PITTSBURGH -- Cold weather is to old cars what young girlfriends are to old men. Trouble.
It was eight below zero and my Checker, which photographer Max Ortiz and I are driving to Washington for the inauguration, talking to everyday folks along the way, would not start.
We sat in the parking lot of one of those soulless highway motels somewhere outside Cleveland, waiting for a good Samaritan to give us a jump.
He came, but I never saw him clearly because he refused to roll down the window against the wind. The car started. The alternator belt screamed in pain.
We took the blue highways down into the Beaver River valley, once the spine of American steel manufacturing. The ghosts of old steel mills squatted on the banks of the Beaver and Ohio rivers like a herd of oxen that had outlived their usefulness.
I adjusted my rearview mirror. My hair looked shabby. This would never do for the inauguration of a president. We stopped at a barbershop in New Brighton. The rearview mirror fell off its armature.
The barbershop was a decent enough place, odd in the fact that all the barbers were white and all the customers black.
I sat in a chair. An Italian guy went to work.
"We got no skill but mill skills," said owner Trent Williams, a white man who was working on the hair of Keith Fisher, a black man and a machinist who has the good fortune to still hold a job.
"Once the mills are gone -- and it's getting close -- then we're all gone," Williams continued. "If you see Obama, tell him to do what he said he was gonna do that made us vote for him. Help the middle class. We're mostly lower class now already."
"You can't count on Obama," said Fisher.
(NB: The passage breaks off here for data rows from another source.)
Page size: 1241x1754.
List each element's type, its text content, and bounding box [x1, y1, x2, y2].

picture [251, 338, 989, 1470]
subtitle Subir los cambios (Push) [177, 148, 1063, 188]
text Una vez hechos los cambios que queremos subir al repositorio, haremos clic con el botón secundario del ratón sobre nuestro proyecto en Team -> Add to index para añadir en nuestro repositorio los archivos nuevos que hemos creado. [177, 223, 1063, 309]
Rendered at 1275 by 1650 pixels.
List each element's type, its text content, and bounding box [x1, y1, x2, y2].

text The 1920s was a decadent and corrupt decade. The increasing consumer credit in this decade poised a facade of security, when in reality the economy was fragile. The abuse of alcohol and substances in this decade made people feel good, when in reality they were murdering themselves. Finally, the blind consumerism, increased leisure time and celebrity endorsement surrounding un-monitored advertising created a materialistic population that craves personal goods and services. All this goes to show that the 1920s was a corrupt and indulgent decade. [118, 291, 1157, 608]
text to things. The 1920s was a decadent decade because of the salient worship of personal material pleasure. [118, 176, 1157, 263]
It was the first time I had heard any black man in any part of the world say that. "I'm not sold on him. He's going to have to show me some integrity. Put prayers back in the school, for one."
I looked up from my note pad and looked into the mirror. I was staring at Lyle Lovett! The man with the scissors had mangled my hair.
I tipped him well anyhow. Times are tough around here.
We drove on to Pittsburgh along the wooded banks of the Ohio.
I called the mayor, Luke Ravenstahl. They say Pittsburgh has rebounded miraculously from the collapse of the steel industry and that Detroit could learn a lesson or two.
Ravenstahl did not return my call. So we drove up to the Hill district, perched high above downtown, and happened upon Napoleon Buice.
Buice is a 76-year-old hairdresser and is considered something of the mayor of the Hill district, which he refers to as a ghetto. His wife Barbara, 71, is a Baptist minister and holds two master's degrees. Outside their salon, a group of men in parkas work the street corner catering to young white commuters.
In their 50 years of marriage, the Buices have seen it all: They nearly lost their lives when Napoleon burned up their bed with a cigarette. God took Barbara's eyesight some years ago. But she says, God gave her enough days to see the ascension of a black man to the White House.
It was just 40 years ago we had apartheid in this country, Buice said. "And not much has changed here in Pittsburgh for the black man. Pittsburgh is what we call Up South."
"That's right," Barbara finished.
"It's obvious the plight of the black man," he said. "Get up on the hill, stay up on the hill. But we're still fighting on."
Napoleon smoothed down my hair with some tonic then said: "Tell the president that Napoleon is proud and that I'm praying for him."
Before we left, Barbara led a prayer circle for my old rattletrap Checker.
Outside, I started the car, but the passenger door refused to close.
Bad haircut, broken door. Maybe I'm not right with the Lord.